## [Page text]
Are you dreaming of spring and the taste of fresh lettuce and homegrown tomatoes?  You don’t have to wait much longer! Kick off the growing season early with other gardeners at the 9th Annual Seedy Sunday event, Sunday March 2nd from 1 to 4 pm at the Baggage Building Arts Centre.  There will be something for every green thumb and the garden curious: displays, workshops, refreshments, door prizes and of course, our 9th Annual Seed Exchange.  Admission is free!

If you have open pollinated seeds to share, bring them to the seed exchange.  If you don’t, come and take some home to grow out and share for next year.  In addition, EcoSuperior will be on hand to sell organically-grown, open-pollinated, non-GMO seeds from local growers and Ontario producers. Lots of community gardening groups will be on hand with displays and resources, and Roots to Harvest youth will be on hand to provide children’s activities.

## [Material]
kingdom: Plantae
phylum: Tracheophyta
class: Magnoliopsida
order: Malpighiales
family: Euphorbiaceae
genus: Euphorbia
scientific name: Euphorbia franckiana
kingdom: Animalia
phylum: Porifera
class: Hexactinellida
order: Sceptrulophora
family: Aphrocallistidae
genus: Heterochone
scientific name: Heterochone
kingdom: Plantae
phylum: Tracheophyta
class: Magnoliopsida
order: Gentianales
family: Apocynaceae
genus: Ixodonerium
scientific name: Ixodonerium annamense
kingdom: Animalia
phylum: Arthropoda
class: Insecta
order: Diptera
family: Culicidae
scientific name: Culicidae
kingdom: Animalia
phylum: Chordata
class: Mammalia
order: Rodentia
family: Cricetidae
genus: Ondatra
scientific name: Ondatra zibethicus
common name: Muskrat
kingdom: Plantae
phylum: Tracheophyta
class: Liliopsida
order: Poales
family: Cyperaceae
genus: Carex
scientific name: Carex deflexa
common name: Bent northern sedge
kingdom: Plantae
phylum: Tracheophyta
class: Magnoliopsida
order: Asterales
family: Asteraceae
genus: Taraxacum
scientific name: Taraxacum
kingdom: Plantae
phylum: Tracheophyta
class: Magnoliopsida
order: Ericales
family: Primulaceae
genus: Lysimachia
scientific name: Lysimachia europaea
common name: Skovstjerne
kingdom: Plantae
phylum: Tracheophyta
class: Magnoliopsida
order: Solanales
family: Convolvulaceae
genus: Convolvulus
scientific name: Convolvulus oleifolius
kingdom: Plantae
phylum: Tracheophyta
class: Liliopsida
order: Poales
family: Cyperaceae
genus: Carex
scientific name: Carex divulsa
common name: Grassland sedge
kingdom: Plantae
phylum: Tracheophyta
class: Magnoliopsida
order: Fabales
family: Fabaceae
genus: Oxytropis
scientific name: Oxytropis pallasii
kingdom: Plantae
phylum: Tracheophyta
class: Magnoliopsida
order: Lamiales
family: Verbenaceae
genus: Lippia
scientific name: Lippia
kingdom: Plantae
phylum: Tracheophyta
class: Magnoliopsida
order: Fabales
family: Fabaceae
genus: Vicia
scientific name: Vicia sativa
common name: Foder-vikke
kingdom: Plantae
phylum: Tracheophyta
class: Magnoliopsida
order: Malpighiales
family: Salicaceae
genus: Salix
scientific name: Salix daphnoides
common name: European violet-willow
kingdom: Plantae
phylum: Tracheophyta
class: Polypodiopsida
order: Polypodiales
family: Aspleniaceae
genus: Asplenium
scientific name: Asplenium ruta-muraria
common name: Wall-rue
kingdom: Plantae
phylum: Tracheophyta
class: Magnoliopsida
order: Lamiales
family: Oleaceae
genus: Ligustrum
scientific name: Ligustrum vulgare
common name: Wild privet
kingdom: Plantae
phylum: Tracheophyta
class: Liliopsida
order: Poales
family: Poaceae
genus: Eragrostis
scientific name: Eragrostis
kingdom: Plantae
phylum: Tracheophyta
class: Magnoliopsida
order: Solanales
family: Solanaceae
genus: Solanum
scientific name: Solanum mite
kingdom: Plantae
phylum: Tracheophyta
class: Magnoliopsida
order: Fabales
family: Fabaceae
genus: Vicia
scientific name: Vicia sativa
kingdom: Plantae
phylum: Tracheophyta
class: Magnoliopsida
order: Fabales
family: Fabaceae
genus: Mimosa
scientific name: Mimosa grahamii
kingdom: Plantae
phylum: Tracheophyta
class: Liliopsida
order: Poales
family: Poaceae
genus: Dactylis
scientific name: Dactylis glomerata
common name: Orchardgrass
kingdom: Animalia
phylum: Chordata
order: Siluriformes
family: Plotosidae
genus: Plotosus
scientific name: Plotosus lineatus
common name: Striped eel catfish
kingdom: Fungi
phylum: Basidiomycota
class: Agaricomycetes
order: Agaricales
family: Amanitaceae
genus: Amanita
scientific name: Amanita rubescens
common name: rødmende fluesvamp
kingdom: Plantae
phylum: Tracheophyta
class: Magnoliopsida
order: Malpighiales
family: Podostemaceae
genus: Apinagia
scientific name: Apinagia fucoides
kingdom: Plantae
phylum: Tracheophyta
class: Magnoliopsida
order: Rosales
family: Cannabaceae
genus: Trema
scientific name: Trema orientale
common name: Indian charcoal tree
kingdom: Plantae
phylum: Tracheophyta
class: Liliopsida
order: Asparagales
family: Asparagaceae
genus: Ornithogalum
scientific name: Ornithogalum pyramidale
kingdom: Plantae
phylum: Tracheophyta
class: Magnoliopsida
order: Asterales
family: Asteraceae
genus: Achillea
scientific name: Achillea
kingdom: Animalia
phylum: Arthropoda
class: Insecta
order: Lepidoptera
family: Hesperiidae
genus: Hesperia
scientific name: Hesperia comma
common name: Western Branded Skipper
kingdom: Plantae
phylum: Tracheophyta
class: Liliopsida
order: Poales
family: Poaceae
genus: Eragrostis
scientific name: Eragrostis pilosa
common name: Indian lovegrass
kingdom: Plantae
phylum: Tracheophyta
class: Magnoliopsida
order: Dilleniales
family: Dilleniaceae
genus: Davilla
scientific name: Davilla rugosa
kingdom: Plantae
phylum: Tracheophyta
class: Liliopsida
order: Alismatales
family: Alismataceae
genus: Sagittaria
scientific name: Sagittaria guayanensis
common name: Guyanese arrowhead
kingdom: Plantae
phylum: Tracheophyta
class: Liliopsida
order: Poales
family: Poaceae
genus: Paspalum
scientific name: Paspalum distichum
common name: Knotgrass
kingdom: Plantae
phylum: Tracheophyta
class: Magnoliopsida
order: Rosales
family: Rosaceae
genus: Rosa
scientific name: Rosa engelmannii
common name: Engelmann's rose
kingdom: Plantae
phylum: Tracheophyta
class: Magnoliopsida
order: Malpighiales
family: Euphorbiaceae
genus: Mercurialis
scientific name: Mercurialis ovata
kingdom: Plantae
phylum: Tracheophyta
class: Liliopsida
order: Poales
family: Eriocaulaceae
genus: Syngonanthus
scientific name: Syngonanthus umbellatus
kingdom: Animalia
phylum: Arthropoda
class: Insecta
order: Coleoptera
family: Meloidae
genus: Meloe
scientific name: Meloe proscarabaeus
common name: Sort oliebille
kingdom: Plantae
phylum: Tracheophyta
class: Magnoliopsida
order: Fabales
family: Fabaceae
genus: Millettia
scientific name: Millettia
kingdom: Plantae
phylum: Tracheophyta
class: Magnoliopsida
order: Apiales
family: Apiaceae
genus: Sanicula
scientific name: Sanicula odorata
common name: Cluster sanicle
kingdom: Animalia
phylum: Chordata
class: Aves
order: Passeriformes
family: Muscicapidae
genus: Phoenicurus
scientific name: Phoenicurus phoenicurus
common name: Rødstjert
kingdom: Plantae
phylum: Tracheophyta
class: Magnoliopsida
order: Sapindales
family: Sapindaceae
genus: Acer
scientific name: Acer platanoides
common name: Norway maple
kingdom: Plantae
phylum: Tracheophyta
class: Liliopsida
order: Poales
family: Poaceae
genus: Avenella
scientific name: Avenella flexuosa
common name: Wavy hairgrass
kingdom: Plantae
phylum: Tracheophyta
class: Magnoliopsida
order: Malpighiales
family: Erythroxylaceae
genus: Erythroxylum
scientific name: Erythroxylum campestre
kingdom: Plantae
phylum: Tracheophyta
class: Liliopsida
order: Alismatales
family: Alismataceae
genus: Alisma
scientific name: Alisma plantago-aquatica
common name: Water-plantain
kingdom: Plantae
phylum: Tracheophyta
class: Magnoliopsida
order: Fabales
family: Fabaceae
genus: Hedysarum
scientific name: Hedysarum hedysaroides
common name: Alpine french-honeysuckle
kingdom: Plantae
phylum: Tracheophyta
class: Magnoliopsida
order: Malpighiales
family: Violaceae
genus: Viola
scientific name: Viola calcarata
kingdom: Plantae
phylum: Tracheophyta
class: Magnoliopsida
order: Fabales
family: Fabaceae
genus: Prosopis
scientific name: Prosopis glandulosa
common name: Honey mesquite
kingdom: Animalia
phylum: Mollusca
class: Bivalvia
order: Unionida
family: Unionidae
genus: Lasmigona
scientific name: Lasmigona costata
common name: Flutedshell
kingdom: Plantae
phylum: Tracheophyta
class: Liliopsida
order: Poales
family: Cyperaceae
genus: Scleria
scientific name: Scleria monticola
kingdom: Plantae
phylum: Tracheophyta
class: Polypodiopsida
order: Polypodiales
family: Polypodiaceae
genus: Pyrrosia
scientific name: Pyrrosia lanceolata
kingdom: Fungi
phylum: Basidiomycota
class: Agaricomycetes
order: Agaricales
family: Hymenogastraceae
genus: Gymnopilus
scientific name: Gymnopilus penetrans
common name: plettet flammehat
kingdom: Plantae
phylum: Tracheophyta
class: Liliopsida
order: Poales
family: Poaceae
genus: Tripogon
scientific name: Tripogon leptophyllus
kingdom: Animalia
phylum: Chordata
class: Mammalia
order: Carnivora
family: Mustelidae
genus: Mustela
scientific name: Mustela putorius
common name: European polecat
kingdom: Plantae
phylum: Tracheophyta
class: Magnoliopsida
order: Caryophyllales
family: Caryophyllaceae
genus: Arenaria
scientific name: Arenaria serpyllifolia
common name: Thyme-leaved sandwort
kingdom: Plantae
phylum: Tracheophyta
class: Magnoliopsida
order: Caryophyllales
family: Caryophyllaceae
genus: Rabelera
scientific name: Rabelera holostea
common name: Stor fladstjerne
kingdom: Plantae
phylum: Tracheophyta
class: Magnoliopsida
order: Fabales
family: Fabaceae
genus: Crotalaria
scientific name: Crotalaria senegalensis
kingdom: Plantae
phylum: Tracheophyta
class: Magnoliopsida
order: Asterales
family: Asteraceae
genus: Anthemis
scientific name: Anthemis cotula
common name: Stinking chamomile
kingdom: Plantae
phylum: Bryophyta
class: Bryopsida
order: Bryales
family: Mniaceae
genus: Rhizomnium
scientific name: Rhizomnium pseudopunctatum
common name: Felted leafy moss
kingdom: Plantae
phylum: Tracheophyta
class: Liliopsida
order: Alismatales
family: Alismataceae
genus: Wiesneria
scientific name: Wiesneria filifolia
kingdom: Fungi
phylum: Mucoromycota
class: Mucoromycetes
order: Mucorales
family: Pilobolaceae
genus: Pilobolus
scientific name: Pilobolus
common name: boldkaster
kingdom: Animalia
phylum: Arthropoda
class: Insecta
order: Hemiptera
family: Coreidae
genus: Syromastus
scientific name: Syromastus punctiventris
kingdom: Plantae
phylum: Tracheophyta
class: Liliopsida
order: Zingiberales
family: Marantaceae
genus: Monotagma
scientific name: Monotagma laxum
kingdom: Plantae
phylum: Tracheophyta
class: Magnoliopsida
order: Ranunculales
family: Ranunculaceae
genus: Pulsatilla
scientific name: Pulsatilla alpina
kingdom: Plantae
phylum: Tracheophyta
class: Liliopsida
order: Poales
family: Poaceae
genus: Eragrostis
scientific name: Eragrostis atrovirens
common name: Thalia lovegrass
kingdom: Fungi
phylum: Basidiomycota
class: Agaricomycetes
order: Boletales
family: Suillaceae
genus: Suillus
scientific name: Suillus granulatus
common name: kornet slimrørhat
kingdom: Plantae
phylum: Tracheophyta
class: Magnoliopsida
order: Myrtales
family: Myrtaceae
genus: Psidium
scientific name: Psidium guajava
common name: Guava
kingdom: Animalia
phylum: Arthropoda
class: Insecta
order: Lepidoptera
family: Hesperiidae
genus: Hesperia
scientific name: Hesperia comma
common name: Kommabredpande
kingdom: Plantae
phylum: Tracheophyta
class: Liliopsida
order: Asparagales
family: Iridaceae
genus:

## [What the exercise asks]
Pick up the Seedy Sunday announcement after its last sentence and carry it further. The records are separate from the Seedy Sunday announcement.

## [Answer to this exercise]
We will be joined this year by Cate Henderson from north of Kingston, who is a gardener and seed saver for the Heirloom Seed Sanctuary of the Sisters of Providence of St. Vincent de Paul. Cate’s motivation to save seeds stems from a family history of seed saving and she wants to ensure seeds are available to the next generation. Cate will do two presentations including “Seed Saving Q & A – Anything Goes” and another on “Northern Seeds – Why we need them and how we get them”. The presentations will be offered across from the Baggage Building in the Mariners Hall starting at 2pm.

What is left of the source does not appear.